In Fiets nr.8 testte Thijs 4 fietsen van rond de 2500 euro. Een Massini Stradale, Isaac Vitron Onyx Black, Storck Fascenario.3 Comp en deze Apex Flare 3.0. Hieronder de ervaringen met laatstgenoemde. De complete test kun je nog teruglezen in het augustus nummer. Te bestellen in onze shop, zonder verzendkosten.

Als een medefietser mij tegemoet rijdt, gaat mijn eerste blik altijd direct naar de fiets. Waar rijdt-ie op, waar is-ie mee afgemonteerd? Die bikecheck is er bij mij door de jaren heen ingeslopen. Pas daarna kijk ik naar de eigenaar, om af te sluiten met een groet of instemmend knikje. Wat me de laatste tijd opvalt tijdens die ultrakorte ontmoetingen zijn de investeringen die mensen schijnbaar achteloos hebben gedaan in hun materiaal. Luxe karretjes van 5000, 6000 euro en ver daarboven lijken meer regel dan uitzondering. Heb je dat wel nodig als fanatieke recreatieve wielrenner? En ga je er echt veel harder door? Nee, natuurlijk niet. Is het mooi? Ja, supermooi!

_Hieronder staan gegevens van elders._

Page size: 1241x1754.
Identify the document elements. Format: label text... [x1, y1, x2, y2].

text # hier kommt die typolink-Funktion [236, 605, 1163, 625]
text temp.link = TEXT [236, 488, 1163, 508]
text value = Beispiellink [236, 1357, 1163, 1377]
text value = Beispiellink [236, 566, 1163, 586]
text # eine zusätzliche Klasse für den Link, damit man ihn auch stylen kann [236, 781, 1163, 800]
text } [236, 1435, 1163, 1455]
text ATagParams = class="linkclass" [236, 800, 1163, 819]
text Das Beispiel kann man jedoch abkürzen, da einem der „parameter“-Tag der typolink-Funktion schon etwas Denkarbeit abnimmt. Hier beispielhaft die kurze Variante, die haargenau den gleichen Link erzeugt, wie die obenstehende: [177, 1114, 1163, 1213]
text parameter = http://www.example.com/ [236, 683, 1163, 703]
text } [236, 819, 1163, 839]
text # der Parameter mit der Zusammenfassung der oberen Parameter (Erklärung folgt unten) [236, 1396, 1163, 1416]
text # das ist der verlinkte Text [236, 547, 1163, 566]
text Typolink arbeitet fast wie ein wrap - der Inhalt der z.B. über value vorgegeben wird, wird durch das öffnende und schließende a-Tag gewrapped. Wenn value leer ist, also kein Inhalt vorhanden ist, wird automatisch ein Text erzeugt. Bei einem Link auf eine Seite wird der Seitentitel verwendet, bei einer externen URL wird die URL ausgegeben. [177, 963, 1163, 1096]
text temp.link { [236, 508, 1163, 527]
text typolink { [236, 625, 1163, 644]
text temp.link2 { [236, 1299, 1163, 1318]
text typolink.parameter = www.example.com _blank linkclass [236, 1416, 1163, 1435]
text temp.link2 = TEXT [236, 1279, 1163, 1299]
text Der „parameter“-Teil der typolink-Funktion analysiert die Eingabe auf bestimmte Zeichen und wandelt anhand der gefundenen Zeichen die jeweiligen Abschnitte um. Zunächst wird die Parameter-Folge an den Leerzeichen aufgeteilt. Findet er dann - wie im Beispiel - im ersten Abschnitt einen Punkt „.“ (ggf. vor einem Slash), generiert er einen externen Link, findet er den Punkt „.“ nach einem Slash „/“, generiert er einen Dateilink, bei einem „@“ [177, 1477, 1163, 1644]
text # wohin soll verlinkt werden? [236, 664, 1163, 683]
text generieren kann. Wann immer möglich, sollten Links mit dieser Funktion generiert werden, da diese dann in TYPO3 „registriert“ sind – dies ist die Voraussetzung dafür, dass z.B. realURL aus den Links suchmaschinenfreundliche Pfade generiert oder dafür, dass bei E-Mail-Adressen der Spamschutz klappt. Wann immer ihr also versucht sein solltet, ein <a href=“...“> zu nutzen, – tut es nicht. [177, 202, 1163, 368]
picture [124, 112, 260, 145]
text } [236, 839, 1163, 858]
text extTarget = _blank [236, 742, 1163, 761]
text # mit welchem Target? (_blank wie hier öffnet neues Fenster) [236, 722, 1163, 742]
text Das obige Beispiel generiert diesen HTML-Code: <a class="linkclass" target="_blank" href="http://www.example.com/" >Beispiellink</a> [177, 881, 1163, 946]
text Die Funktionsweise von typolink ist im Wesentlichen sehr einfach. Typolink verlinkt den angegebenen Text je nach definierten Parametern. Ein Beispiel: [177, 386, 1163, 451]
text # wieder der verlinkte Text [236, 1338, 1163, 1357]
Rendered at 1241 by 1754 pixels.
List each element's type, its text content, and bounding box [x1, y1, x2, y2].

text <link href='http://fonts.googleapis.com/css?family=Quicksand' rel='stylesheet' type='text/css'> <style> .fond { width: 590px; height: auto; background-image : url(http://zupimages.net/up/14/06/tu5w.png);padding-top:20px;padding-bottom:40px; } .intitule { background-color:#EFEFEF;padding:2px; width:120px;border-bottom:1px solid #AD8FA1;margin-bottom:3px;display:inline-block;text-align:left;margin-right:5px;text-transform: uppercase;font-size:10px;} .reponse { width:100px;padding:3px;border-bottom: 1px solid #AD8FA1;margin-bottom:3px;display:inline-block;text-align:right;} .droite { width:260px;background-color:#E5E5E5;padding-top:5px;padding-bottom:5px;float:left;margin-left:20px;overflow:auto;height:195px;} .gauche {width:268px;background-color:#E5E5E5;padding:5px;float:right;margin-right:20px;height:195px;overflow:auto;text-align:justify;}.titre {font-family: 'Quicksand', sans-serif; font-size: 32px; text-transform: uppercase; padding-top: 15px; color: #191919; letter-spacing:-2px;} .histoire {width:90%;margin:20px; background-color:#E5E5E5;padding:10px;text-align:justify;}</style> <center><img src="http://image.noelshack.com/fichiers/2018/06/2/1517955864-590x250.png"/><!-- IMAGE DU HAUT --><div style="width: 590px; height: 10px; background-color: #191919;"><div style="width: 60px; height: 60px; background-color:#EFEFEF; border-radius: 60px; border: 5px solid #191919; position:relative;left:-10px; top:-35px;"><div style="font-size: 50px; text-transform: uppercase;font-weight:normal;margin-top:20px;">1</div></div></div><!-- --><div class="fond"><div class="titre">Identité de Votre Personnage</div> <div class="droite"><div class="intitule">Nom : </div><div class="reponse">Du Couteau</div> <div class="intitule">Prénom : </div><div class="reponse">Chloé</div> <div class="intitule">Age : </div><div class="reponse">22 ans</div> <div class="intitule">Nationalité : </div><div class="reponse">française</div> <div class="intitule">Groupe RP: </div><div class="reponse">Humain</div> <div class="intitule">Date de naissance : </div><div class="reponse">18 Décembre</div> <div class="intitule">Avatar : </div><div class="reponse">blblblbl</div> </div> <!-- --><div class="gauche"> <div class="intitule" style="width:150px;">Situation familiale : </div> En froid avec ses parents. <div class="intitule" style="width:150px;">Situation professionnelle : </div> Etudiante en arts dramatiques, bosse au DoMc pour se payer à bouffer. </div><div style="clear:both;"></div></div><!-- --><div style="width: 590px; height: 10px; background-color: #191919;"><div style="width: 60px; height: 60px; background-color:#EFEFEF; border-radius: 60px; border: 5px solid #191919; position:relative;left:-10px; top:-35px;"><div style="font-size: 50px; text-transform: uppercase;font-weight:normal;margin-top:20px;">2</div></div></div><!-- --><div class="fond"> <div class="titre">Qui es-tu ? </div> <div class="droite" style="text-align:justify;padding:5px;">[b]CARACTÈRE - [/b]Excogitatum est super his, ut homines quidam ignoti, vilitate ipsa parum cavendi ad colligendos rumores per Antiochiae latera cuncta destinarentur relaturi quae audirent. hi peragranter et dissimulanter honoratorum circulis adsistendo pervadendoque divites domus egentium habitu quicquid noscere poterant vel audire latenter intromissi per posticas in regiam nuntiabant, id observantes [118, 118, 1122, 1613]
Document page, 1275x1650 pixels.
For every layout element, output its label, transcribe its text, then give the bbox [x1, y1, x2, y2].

Maar voor deze test kijken we naar fietsen die puur in huis hebben wat je wél nodig hebt. Geen overdaad, maar een degelijke groepset, een strak carbon frame en een paar sterke wielen. De basis moet goed zijn, zodat je niet in mum van tijd weer nieuwe onvoorziene uitgaven moet doen. Een passend zadel of andere upgrades kun je later altijd nog maken. Deze Apex heeft zonder twijfel de meest gelikte styling van het stel. De shimmer blue-lak en diamond white-logo’s maken de fiets een tikje duurder dan normaal, maar het is het geld meer dan waard. Het frame oogt luxe en premium. De uitgebreide keuze aan kleurstellingen en soorten lak geven Apex een absolute meerwaarde.

Je hebt altijd een unieke fiets, in plaats van het zoveelste catalogusmodel. De Flare heeft bovendien een heel prettige geometrie, die een goede middenweg biedt tussen comfort en snelheid – en dat is toch waar de meeste mensen het best mee geholpen zijn. De niet al te lange wielbasis en reach zorgen voor direct stuurgedrag.

De afdekkap van het balhoofd gaat netjes op in het framedesign. Jammer is dan weer wel dat de kabels niet door de stuurpen heen lopen – hoewel dit onderhoud en vervanging een stuk eenvoudiger maakt.

De staande achtervork is laag in de zitbuis geplaatst. Dat geeft de fiets een snelle uitstraling, plus wat extra flex in de zitbuis. Dat laatste komt het comfort van de Flare voelbaar ten goede. Tot zover niets dan lof, maar aandachtspunten zijn er ook. De zadelpenklem zit los in het frame, en bij het verstellen van de zadelpen bestaat het risico dat de klem in het frame valt – wat mij natuurlijk prompt overkwam. Schuddend met het frame ondersteboven kwam hij er gelukkig weer uit. Ook bij de moeren van de steekassen is het oppassen geblazen. Bij het uitnemen van je wiel loop je kans dat de moer uit het frame valt, en in het ergste geval ergens in een put belandt. Altijd even opletten dus!